Wu Yirong, Fan Jun, Peissig Peggy, Berg Richard, Tafti Ahmad Pahlavan, Yin Jie, Yuan Ming, Page David, Cox Jennifer, Burnside Elizabeth S
University of Wisconsin Madison, WI, USA.
Marshfield Clinic, Marshfield, WI, USA.
Proc SPIE Int Soc Opt Eng. 2018 Feb;10577. doi: 10.1117/12.2293954. Epub 2018 Mar 7.

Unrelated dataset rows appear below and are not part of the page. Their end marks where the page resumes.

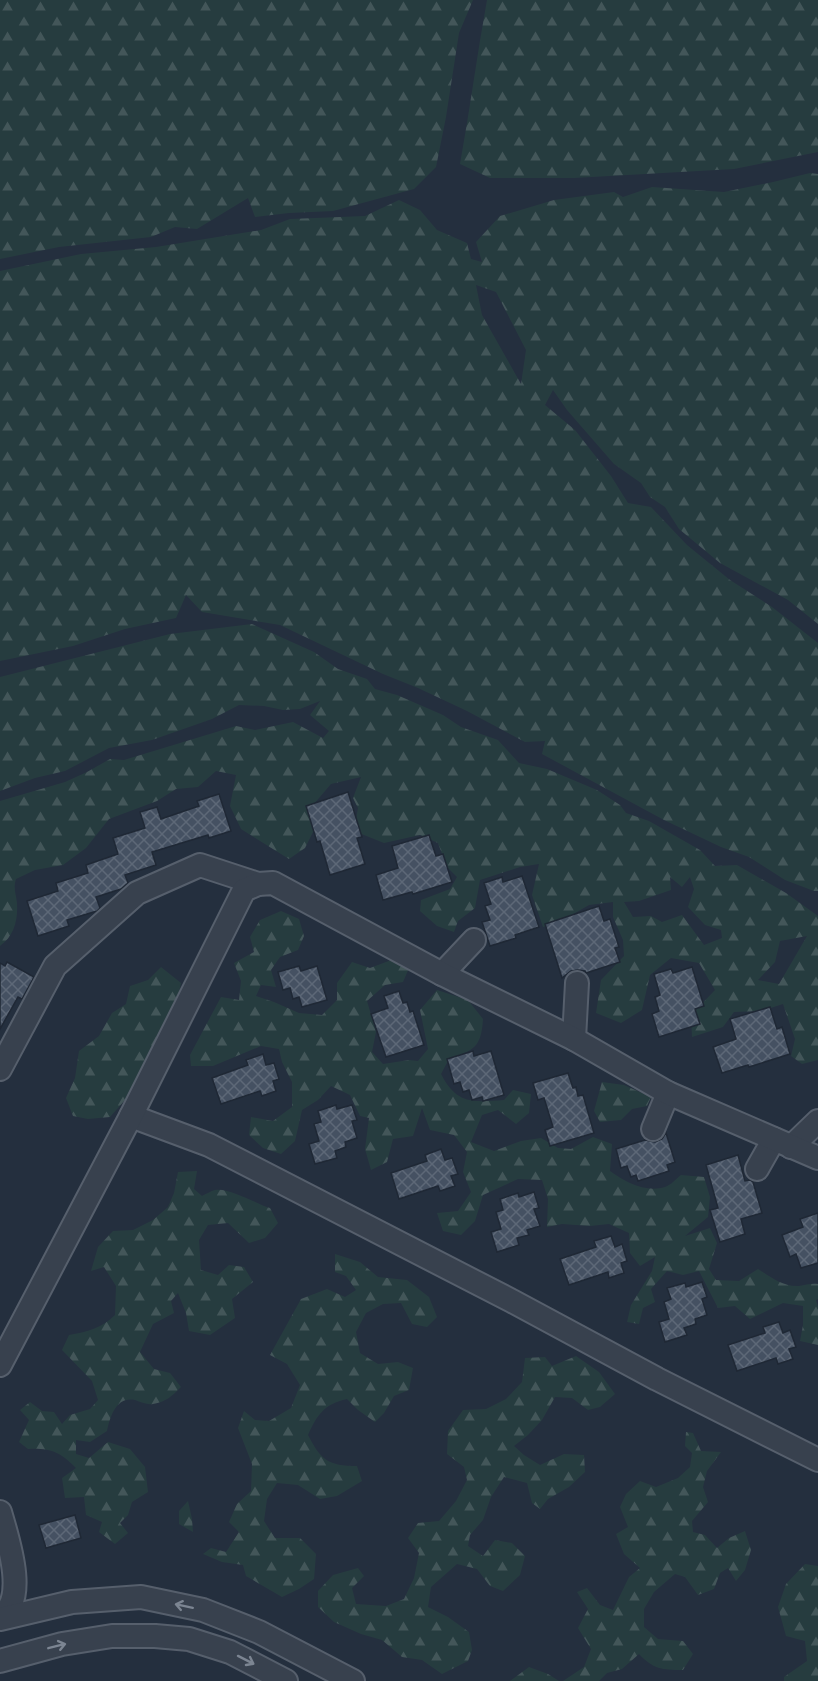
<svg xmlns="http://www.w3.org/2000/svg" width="818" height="1681" font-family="Overpass,sans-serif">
<defs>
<pattern id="forest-firs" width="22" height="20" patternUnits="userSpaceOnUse" patternTransform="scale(1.5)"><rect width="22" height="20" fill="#263c3f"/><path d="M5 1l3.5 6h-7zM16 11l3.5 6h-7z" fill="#435659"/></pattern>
<pattern id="building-cross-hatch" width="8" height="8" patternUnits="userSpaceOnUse" patternTransform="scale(1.5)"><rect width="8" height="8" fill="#455162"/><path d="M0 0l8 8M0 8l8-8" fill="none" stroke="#5d6877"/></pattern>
</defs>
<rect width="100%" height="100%" fill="#242f3e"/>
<g fill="url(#forest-firs)" fill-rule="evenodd">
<polygon points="0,0 473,0 459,33 446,117 436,167 414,189 333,211 289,213 255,217 248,198 197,229 175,227 151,237 59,247 0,259"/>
<path d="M487,0H818V152L734,169L574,178H490L460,164C470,109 477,54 487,0Z"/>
<path d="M810,173L818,174V624L788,600L720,563L679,529L665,507L650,497L641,483L614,464L567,410L553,390L545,405L575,430L611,476L628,503L651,507L687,545L730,580L772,607L818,643V891H814L785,880L749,857L721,847L664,820L542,754L545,741L525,742L467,711L418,688L383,674L280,625L202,612L186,595L176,618L125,629L73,646L0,661V271L81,254L156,247L261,230L290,219L365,216L399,200L420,210L437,230L467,243L471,259L482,262L476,242L500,216L554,200L614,192L623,197L652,187L724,192L773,182ZM476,285L496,292L526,350L521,384L482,315Z"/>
<path d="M252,624L314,652L338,669L367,679L375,689L397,695L443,715L461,727L498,740L519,763L547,769L597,790L620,805L626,813L649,821L700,850L715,866L737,865L786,893L818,916V1060L802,1064L791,1056L795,1039L783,1004L761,1011L734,1012L723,1027L692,1037L691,1015L715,990L699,963L671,958L650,975L642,1010L621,1023L596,1013L601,980L624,956L623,940L613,917V902L589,905L563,920L543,927L532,895L539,864L520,867L480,880L475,908L458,921L454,932L437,926L420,911L421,900L450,889L457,877L447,867L438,843L420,835L384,843L354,831L358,808L353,798L361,777L331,784L307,812L315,828L305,848L289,859L241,829L230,806L236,775L216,771L198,787L176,789L157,801L109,819L86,848L63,865L35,870L16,879C13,888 16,894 17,903C18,921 14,936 0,946V801L65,782L87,772L110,759L124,760L236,726L255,730L293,722L323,738L329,731L310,715L320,701L300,709L283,710L264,706L239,705L212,719L152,740L109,748L65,771L35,778L0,791V677L170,634ZM670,877L682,887L690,877L694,889L688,907L705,925L721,930L722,938L704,945L682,915L662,922L651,916L633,917L624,902L639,901L671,890ZM807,936L779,984L758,980L775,962L780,941Z"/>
<path d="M281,911L299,919L304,936L298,950L280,957L271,970L276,987L261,985L256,996L274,1002L299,1013L322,1015L337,1000V983L352,962L370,968L394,959L409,968L403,982L385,985L367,1001L376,1032L372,1052L383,1064L409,1060L418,1061L428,1049L420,1010L437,990L468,1000L483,1019C481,1048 474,1050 449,1059L441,1074C457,1105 473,1102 504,1100L513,1090L531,1094L529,1113L516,1124L498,1110L482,1115L471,1142L494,1151L521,1141L541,1138L558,1148L571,1149L593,1137L612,1144L610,1171C625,1182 646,1193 665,1187C671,1185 676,1179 681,1175L704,1177L710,1197L708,1217L685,1236L710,1228L717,1243L709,1269L716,1280L739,1281L758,1269C771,1277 783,1287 799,1286C806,1285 811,1283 818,1284V1299L816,1300L818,1307V1345L800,1341L803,1325V1306L783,1303L750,1319L735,1306L718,1308L699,1271L683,1275L667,1271L651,1289L655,1302L643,1308L639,1324L627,1322L631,1305L652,1271L655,1257L640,1266L630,1253L629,1233L609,1224L590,1226L562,1224L547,1227L548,1199L542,1180L518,1179L483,1195L475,1221L461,1235L443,1231L437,1213L458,1211L471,1192L463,1172L467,1152L454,1135L430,1130L422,1108L413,1136L393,1139L387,1162L371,1170L365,1149L369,1118L360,1116L350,1095L331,1086L318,1100L302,1110L295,1141L281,1154L263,1148L249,1135L251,1117L273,1121L292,1107V1082L282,1062L279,1049L261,1046L213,1066H191L190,1055L221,997L239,1000L241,981L234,963L254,952L250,937L260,920Z"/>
<polygon points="161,967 181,983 176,1007 148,1064 125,1100 110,1117 88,1119 73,1116 66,1098 75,1078 79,1051 99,1036 112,1013 126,1004 130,986 148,980"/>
<polygon points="602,1082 624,1085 651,1097 647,1106 632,1109 621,1120 600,1122 594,1111"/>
<path d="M197,1171L194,1189L202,1196C206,1194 211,1191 215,1190C228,1187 257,1204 270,1208L278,1223L265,1238L249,1243L228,1223L208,1225L199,1240L201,1270L218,1275L229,1265L244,1267L253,1282L232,1299L235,1318L210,1335L189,1331L186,1313L178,1293L171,1301L174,1313L153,1324L140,1352L154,1369L170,1373L181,1387C172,1396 166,1402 153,1404C147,1405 141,1402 135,1400C116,1396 110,1417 107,1431L90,1442L76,1440V1454L89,1458L108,1442L130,1449L145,1467L148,1492L132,1502L128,1515L120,1523L128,1533L115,1544L99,1532L102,1522L86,1515L84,1497L65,1498L62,1478L76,1468C60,1452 51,1448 28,1449L19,1442L29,1420L20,1410L30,1402L42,1411L54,1412L62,1424L70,1415L90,1409L98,1400L92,1381L62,1350L69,1335C87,1332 102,1328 115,1315L116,1286L104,1267L91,1271L98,1247L113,1231L133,1230L153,1220L168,1207L174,1193L178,1172Z"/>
<path d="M335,1254L360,1262L378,1277L407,1280L429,1297L437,1317L427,1327L412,1324L401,1303L383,1304L366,1313L356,1332L360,1353L378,1364L398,1362L413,1368L409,1390L394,1396L384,1413L375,1422L358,1410L347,1399C324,1404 317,1415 308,1435C321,1460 328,1466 357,1466L362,1481L337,1496L320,1499L298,1485L277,1483L267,1499L264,1521L275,1538H300L316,1554L314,1579L299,1589L282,1597L246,1576L243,1565L222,1562L203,1554L211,1548L226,1552L239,1532L229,1522L237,1504L251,1491L252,1464L238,1428L244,1411L255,1420L269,1421L291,1408L300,1385L287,1364L270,1355L301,1299L327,1289L345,1297L356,1290L346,1276L335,1272Z"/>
<polygon points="576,1356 599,1372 615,1394 600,1407 588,1410 572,1398 555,1397 542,1420 528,1435 514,1446 524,1455 540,1465 564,1454 584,1455 585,1472 569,1487 548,1499 540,1509 532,1503 527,1483 504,1477 491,1497 483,1520 470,1535 468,1546 483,1556 495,1540 512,1543 525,1556 520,1575 503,1591 490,1586 477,1569 457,1564 431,1587 428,1607 448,1617 469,1632 472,1650 468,1661 442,1674 422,1660 402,1657 382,1640 361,1634 334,1622 318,1607 318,1591 333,1575 358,1568 364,1576 352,1588 356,1604 386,1606 404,1599 414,1578 419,1553 408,1538 418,1523 439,1521 456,1501 467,1480 464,1467 447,1454 448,1431 463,1410 486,1409 506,1399 522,1382 525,1358 545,1357 552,1366"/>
<path d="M686,1432L693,1433L701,1451L721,1452L707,1471L703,1487L708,1502L692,1521L693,1532L705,1535L717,1548L729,1538L745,1531L751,1550L745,1570L736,1581L728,1568L720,1573L714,1589L698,1595L685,1577L675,1574L654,1592L644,1609V1627L658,1639L683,1641L693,1654L683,1670C662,1670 653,1669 639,1654L622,1669L607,1673L599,1681H563L584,1667L591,1649L578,1628L588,1609L577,1592L587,1588L600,1605L613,1610L629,1577L640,1568L624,1554L616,1534L628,1527L620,1507L626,1494L640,1481L656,1487L678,1478L690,1467L692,1453L685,1446Z"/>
<polygon points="188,1501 192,1519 193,1532 179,1524 179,1511"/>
<polygon points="805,1564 818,1566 818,1681 784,1681 784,1677 807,1661 805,1641 786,1636 778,1607 786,1584"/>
<polygon points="529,1667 548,1674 559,1681 510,1681"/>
</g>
<g fill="url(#building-cross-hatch)" stroke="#1f2835" stroke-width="1.5">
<polygon points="348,792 362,837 357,838 365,864 330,875 320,841 317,842 306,806"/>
<polygon points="219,794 231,831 209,838 208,835 152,852 156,865 125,875 128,883 121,889 96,897 100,908 97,911 67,920 69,926 38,936 27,901 58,891 56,883 88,873 86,865 118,854 113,838 145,828 140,812 157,807 161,819 199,806 197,801"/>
<polygon points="429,835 436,856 443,854 452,882 413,894 412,892 383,900 376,875 398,868 392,846"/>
<polygon points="522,876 539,927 515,935 516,938 490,946 482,922 490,920 485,906 491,904 484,883 502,877 503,882"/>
<polygon points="599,906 604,921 610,919 619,947 615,948 620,962 586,973 585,971 578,970 571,971 562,978 545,924"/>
<polygon points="7,962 34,977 22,999 18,997 0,1029 0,963 5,966"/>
<polygon points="299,966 301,971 317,966 327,1000 302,1007 299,997 293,999 290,988 283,990 278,972"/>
<polygon points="692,967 704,1006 695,1009 700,1024 659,1037 652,1014 659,1011 655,997 660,995 654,974 671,969 673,973"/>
<polygon points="399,991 403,1003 407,1002 410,1012 413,1011 424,1045 386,1057 371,1014 388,1008 384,996"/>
<polygon points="770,1007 777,1029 782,1027 790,1054 749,1067 748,1065 722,1073 713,1047 736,1039 730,1019"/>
<polygon points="473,1051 474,1056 491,1051 504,1095 483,1101 482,1097 472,1100 469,1090 463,1092 460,1082 454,1084 447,1059"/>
<polygon points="263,1054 266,1065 274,1063 279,1079 273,1081 276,1091 262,1096 260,1091 221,1104 212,1078 248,1065 246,1060"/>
<polygon points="568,1073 573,1088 576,1087 578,1096 583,1095 594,1133 550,1146 545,1130 553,1127 544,1098 538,1100 533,1083"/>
<polygon points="336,1105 337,1109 352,1105 357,1120 352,1121 357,1138 345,1142 346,1147 335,1151 337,1158 315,1164 309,1144 319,1141 314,1124 321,1122 318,1111"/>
<polygon points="666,1133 675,1162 667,1165 669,1171 638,1181 636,1175 631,1177 627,1166 621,1168 616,1149 645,1140 655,1142 662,1139"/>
<polygon points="441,1149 445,1160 452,1158 458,1174 451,1176 455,1186 440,1191 438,1186 399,1199 391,1173 427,1161 425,1155"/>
<polygon points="738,1155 745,1181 750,1180 753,1182 762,1213 741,1219 745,1234 720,1242 710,1210 718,1208 706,1165"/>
<polygon points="534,1192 539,1208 534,1209 540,1226 527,1230 529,1235 517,1238 519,1245 497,1252 491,1232 501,1229 496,1212 503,1210 500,1199 518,1193 519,1197"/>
<polygon points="818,1213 818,1263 801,1268 796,1254 790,1257 782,1235 803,1227 800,1219"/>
<polygon points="611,1236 615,1247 622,1244 627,1261 621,1263 624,1273 609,1278 608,1272 569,1285 560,1259 596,1247 594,1241"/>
<polygon points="702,1282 707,1297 702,1299 707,1315 695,1319 696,1324 684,1328 687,1335 665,1342 659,1322 669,1319 664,1302 671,1299 667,1288 685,1283 686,1287"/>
<polygon points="779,1322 783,1333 790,1330 796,1347 789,1349 793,1359 778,1364 776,1358 737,1371 728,1345 765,1333 763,1327"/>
<polygon points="75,1515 81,1538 46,1548 39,1525"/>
</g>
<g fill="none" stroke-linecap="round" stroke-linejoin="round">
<defs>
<g id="minor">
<polyline points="442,974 474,940"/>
<polyline points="574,1039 577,983"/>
<polyline points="0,1069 55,966 137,893 200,865 258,884"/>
<polyline points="131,1116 209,1145 512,1301 657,1379 818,1460"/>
<polyline points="653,1129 668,1093"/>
<polyline points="791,1147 818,1121"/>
<polyline points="757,1169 774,1139"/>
<polyline points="0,1365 131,1116 244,890 258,884 273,883 442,974 574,1039 668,1093 818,1158"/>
<path d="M0,1512C7,1537 29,1600 0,1617"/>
<polyline points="0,1619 72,1602 141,1597 203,1610 259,1632 353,1681"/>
<polyline points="0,1661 62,1644 112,1636 155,1636 189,1639 230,1652 286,1681"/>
</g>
</defs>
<use href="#minor" stroke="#565f6c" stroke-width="26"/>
<use href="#minor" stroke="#38414e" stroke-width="22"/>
</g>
<defs><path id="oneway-shaft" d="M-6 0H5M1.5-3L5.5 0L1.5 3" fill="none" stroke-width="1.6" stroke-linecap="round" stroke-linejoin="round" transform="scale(1.5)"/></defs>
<g stroke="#7c8592">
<use href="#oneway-shaft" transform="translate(184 1606) rotate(-168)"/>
<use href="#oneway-shaft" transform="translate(57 1646) rotate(-14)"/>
<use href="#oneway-shaft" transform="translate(246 1660) rotate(27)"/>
</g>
</svg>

Improved prediction of the "most harmful" breast cancers that cause the most substantive morbidity and mortality would enable physicians to target more intense screening and preventive measures at those women who have the highest risk; however, such prediction models for the "most harmful" breast cancers have rarely been developed. Electronic health records (EHRs) represent an underused data source that has great research and clinical potential. Our goal was to quantify the value of EHR variables in the "most harmful" breast cancer risk prediction. We identified 794 subjects who had breast cancer with primary non-benign tumors with their earliest diagnosis on or after 1/1/2004 from an existing personalized medicine data repository, including 395 "most harmful" breast cancer cases and 399 "least harmful" breast cancer cases. For these subjects, we collected EHR data comprised of 6 components: demographics, diagnoses, symptoms, procedures, medications, and laboratory results. We developed two regularized prediction models, Ridge Logistic Regression (Ridge-LR) and Lasso Logistic Regression (Lasso-LR), to predict the "most harmful" breast cancer one year in advance. The area under the ROC curve (AUC) was used to assess model performance. We observed that the AUCs of Ridge-LR and Lasso-LR models were 0.818 and 0.839 respectively. For both the Ridge-LR and Lasso-LR models, the predictive performance of the whole EHR variables was significantly higher than that of each individual component (p<0.001). In conclusion, EHR variables can be used to predict the "most harmful" breast cancer, providing the possibility to personalize care for those women at the highest risk in clinical practice.
对导致最高发病率和死亡率的“最具危害性”乳腺癌进行更准确的预测,将使医生能够针对那些风险最高的女性采取更密集的筛查和预防措施;然而,针对“最具危害性”乳腺癌的此类预测模型却很少被开发出来。电子健康记录(EHRs)是一种未得到充分利用的数据来源,具有巨大的研究和临床潜力。我们的目标是量化EHR变量在“最具危害性”乳腺癌风险预测中的价值。我们从一个现有的个性化医疗数据存储库中,识别出794名在2004年1月1日或之后首次被诊断出患有原发性非良性肿瘤的乳腺癌患者,其中包括395例“最具危害性”乳腺癌病例和399例“危害性最小”乳腺癌病例。对于这些受试者,我们收集了由6个部分组成的EHR数据:人口统计学信息、诊断结果、症状、治疗程序、用药情况和实验室检查结果。我们开发了两种正则化预测模型,即岭逻辑回归(Ridge-LR)和套索逻辑回归(Lasso-LR),以提前一年预测“最具危害性”乳腺癌。ROC曲线下面积(AUC)用于评估模型性能。我们观察到,Ridge-LR和Lasso-LR模型的AUC分别为0.818和0.839。对于Ridge-LR和Lasso-LR模型,整个EHR变量的预测性能显著高于每个单独的组成部分(p<0.001)。总之,EHR变量可用于预测“最具危害性”乳腺癌,为临床实践中那些风险最高的女性提供个性化护理的可能性。